I attended the dedication of the new Atlantic Theravada Buddhist Temple at 817 Herring Cove Road, which took place over two days, November 7 and 8. I took a few photos during the two day stretch, but I limited my photos out of respect. Eight monks were in attendance: seven Theravada monks from New York State and Toronto, and a Soto Zen monk who happens to live directly across the street from the new temple, who is now a dear friend of the community. In fact, he replaced the roof on the church, going up there and banging the nails himself. The church building is 50 years old and in good condition, formerly a Baptist Church. The interior is being quickly updated and restored. Bhante Sirinanda, the resident monk who has been with the community for nearly a year, will soonl be living in the temple.

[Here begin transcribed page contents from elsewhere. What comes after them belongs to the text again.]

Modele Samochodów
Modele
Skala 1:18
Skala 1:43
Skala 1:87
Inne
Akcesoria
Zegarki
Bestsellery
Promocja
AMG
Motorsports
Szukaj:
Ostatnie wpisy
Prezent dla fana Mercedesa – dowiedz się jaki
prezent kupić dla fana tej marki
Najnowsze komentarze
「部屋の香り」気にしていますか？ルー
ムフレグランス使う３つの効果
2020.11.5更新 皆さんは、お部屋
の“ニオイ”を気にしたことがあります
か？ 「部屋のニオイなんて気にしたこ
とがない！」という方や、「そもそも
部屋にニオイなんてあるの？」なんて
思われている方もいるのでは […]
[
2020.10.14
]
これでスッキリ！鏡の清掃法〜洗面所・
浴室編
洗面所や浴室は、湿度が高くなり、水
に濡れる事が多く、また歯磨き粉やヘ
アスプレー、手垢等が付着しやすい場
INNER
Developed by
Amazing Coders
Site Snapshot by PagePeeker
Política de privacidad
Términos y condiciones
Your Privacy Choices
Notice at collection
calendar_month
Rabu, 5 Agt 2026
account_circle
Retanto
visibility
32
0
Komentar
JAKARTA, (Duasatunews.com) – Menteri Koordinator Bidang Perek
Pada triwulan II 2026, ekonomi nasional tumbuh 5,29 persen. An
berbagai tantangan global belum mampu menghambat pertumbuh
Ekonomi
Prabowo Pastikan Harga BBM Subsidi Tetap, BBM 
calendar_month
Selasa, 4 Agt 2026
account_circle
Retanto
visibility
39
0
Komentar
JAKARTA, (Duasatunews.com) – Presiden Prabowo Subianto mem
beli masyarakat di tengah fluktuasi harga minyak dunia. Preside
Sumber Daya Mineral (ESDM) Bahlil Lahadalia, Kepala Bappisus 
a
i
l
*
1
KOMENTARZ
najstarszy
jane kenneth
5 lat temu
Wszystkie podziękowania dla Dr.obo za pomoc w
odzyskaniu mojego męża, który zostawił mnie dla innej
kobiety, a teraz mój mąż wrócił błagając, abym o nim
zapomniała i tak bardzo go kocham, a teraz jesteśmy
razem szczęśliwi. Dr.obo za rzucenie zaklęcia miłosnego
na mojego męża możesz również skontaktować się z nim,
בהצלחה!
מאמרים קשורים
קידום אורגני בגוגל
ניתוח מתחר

The ceremony on Saturday night was quite intense. The eight monks carried in trays of lotus blossoms, which I have never personally witnessed before. This was followed by addresses by the lay leaders of the sangha and the presiding monks. This was followed by three hours of chanting in Pali. The last ritual was being blessed with “holy water”: a monk pours the water in your hands and you drink it, and then you pour the rest over your own head, in a kind of ritual cleansing. Another monk ties a white thread around your wrist, to show that you are “tied” to the Buddha, dharma and sangha.
The most remarkable thing is the statue of the Buddha himself, which was flown in from Sri Lanka and arrived three days before the opening. I hope the photos will convey the immense size of this statue. Honestly, it’s so huge I don’t know how they ever got inside the church.
A CBC reporter came and covered the events on Sunday, and caught me in a photo, as one of the “anybody’s welcome”.